TSN will have to worry about an exodus of its esteemed hockey talent following this season. Is there room for both Chris Cuthbert and Gord Miller at a network with no weekly national hockey broadcasts? I doubt it. Miller has worked at TSN since 1990 and called World Junior games since 2002; however, Cuthbert is TSN’s most valuable voice since he also calls the Grey Cup. I wonder if Miller and Ray Ferraro are a natural choice for Sportsnet’s primary broadcast crew. Another question is where will James Duthie go? Surely not back to SportsCentre. While he’d make sense at the helm of TSN’s CFL coverage that would come at the expense of long time TSN employee Dave Randorf. Maybe he’ll follow the example of fellow highly-touted TSN employees Dan O’Toole and Jay Onrait and look south of the 49th.
Remember the night of November 25th, 2013 everyone. It is a landmark in Canadian sports broadcasting that could lead to Sportsnet becoming the top-rated sports network in Canada. Of course this landmark is really just the latest occurrence in a trend that began in 2010 when Scott Moore left CBC and Keith Pelley left CTV to lead Rogers’ broadcasting division.
Burgundy to TSN… While TSN has lost hockey, they have gained Ron Burgundy. That’s right, the fake news anchor from the movie Anchorman. Burgundy, played by Will Ferrell, will join Vic Rauter in the broadcast booth for TSN’s coverage of the first draw of the Olympic Curling Trials on Sunday afternoon. Now, I love Anchorman as much as anybody, but this is a ridiculous ploy for attention. It only promotes the idea that curling needs a gimmick to draw in viewers, which isn’t true in my opinion. Not only is TSN trying this gimmick, but they are doing it at the biggest Canadian curling event on the calendar.
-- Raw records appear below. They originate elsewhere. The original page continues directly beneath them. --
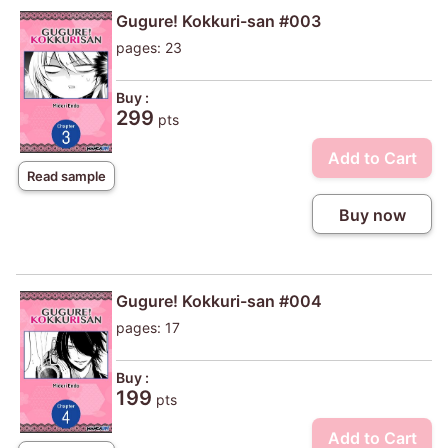
Gugure! Kokkuri-san #003
pages: 23
Buy :
299
pts
Add to Cart
Read sample
Buy now
Gugure! Kokkuri-san #004
pages: 17
Buy :
199
pts
Add to Cart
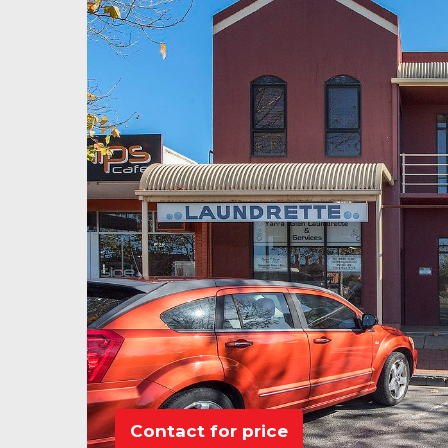
Contact for price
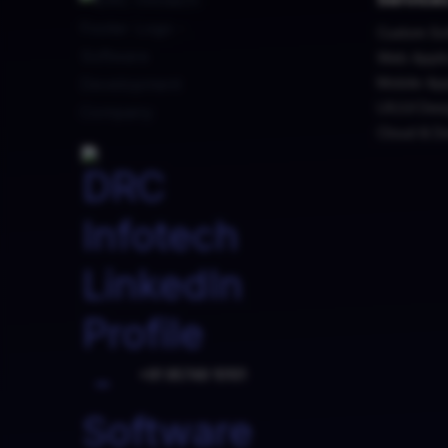
Custom So
Web Appli
Mobile Ap
UX/UI Des
Cloud & D
+91 95749 10101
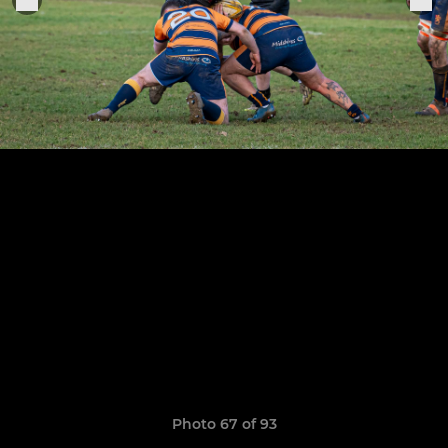
Photo 67 of 93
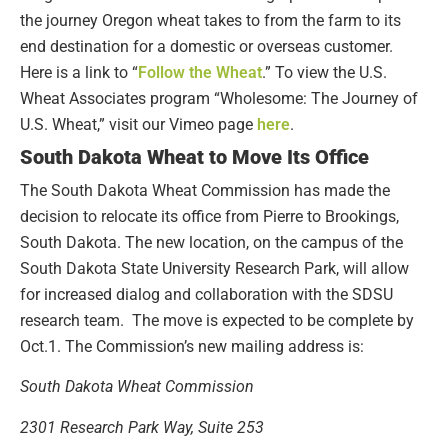
the journey Oregon wheat takes to from the farm to its
end destination for a domestic or overseas customer.
Here is a link to “
Follow the Wheat
.” To view the U.S.
Wheat Associates program “Wholesome: The Journey of
U.S. Wheat,” visit our Vimeo page
here
.
South Dakota Wheat to Move Its Office
The South Dakota Wheat Commission has made the
decision to relocate its office from Pierre to Brookings,
South Dakota. The new location, on the campus of the
South Dakota State University Research Park, will allow
for increased dialog and collaboration with the SDSU
research team. The move is expected to be complete by
Oct.1. The Commission’s new mailing address is:
South Dakota Wheat Commission
2301 Research Park Way, Suite 253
But then again, it’s a gimmick that will work because even I will tune in to see what Ferrell knows about curling.
Grey Cup ratings… An average of 4.5 million Canadians tuned into TSN for the 101st Grey Cup from Regina Sunday evening. That makes it the fourth most watched Grey Cup ever on TSN, which is mildly impressive considering it was a blowout by halftime. A ratings peak in the second quarter exemplifies this. But isn’t so impressive when considered that it is the lowest rated Grey Cup on TSN since BBM introduced Portable People Metres to measure audiences in 2009. Ratings are down a million viewers compared to last season, despite a victory for the league’s most popular team. However, regular season CFL ratings were up 4.3% this year.